To improve Joint Interoperability, Navy restructures its CEC Program
NAVSEA News Wire
Release Date: 1/30/2004
By Naval Sea Systems Command Public Affairs
WASHINGTON, DC -- As part of the ongoing Navy-wide efforts aimed at improving joint interoperability, the Navy's acquisition strategy for the Cooperative Engagement Capability (CEC) Program has recently been revised.
The decision to revise the CEC strategy follows a Memorandum of Agreement (MoA) signed in August by Rear Admiral, Tom Bush, USN, Program Executive Officer for Integrated Warfare Systems (PEOIWS), and Brigadier General John Maluda, USAF, the Single Integrated Air Picture System Engineer (SIAP SE).
The MoA solidified Navy and Air Force plans to collaborate on creating Joint Tactical Battle Management Command and Controlling (BMC2) functionality. Considered as critical in solving current, and preventing future, interoperability problems, BMC2 is considered to be the most significant key in enabling single integrated air pictures across all of the Joint forces. In short, if fully implemented, commanders, pilots, and even infantrymen will share a single tactical picture, showing friendly and enemy units on land, sea, and in the air.
As the first programs to be affected by these joint efforts, CEC's Block 2 upgrade had originally been planned to provide the single Track Management function for the Navy's Open Architecture (OA) program. However, given the rapidly maturing SIAP, PEO-IWS determined it would not field a new CEC variant that would possibly conflict with SIAP's joint solution. "We need to deliver joint capabilities to our warfighters," according to Rear Adm. Bush. "If we are ever going to minimize the number of blue-on-blue engagements in a joint environment, we have to build our systems with joint capability. CEC is my first program out of the blocks and canceling the planned Block 2 competition is the right thing to do to further enable these goals."
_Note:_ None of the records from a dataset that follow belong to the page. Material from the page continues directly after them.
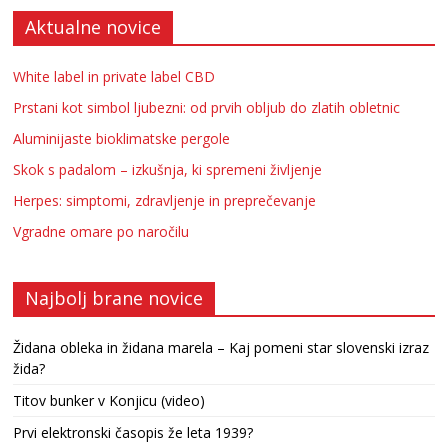
Aktualne novice
White label in private label CBD
Prstani kot simbol ljubezni: od prvih obljub do zlatih obletnic
Aluminijaste bioklimatske pergole
Skok s padalom – izkušnja, ki spremeni življenje
Herpes: simptomi, zdravljenje in preprečevanje
Vgradne omare po naročilu
Najbolj brane novice
Židana obleka in židana marela – Kaj pomeni star slovenski izraz
žida?
Titov bunker v Konjicu (video)
Prvi elektronski časopis že leta 1939?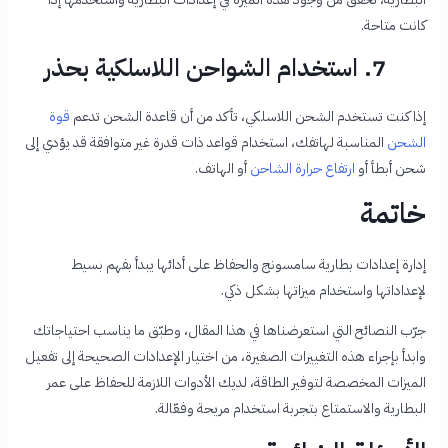
كانت متاحة.
7. استخدام الشواحن اللاسلكية بحذر
إذا كنت تستخدم الشحن اللاسلكي، تأكد من أن قاعدة الشحن تدعم
قوة
الشحن
المناسبة لهاتفك، استخدام قواعد ذات قدرة غير متوافقة قد يؤدي إلى
شحن أبطأ أو
ارتفاع حرارة الشاحن
أو الهاتف.
خاتمة
إدارة إعدادات بطارية سامسونج والحفاظ على أدائها يبدأ بفهم بسيط
لإعداداتها واستخدام ميزاتها بشكل ذكي.
جرّب النصائح التي استعرضناها في هذا المقال، وطبّق ما يناسب احتياجاتك
وابدأ بإجراء هذه التغييرات الصغيرة، من اختيار الإعدادات الصحيحة إلى تفعيل
الميزات المخصصة لتوفير الطاقة، لديك الأدوات اللازمة للحفاظ على عمر
البطارية والاستمتاع بتجربة استخدام مريحة وفعّالة.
Rear Adm. Bush has stated that overcoming traditional acquisition and development "stovepipes," both in a system development sense and a service-unique warfare systems sense, through conformance to Open Architecture standards, is an absolute must for the future of the United States Navy. "We must solve the combat ID (identification) problem in the U.S. Armed Forces," emphasized Bush. "We will go a long way toward that vital objective by building a common track management application with the SIAP SE Task Force, and ensure the product we build is in conformance with OA standards and protocols. If we do that, we will have done more for the warfighter than any other single initiative over the past decade."
In echoing Rear Adm. Bush's remarks, Brig. Gen. Maluda commented, "By focusing on the correctness of the data and making sure the data is available to all who need it, and the data is consistently processed, we can confidently engage on our terms."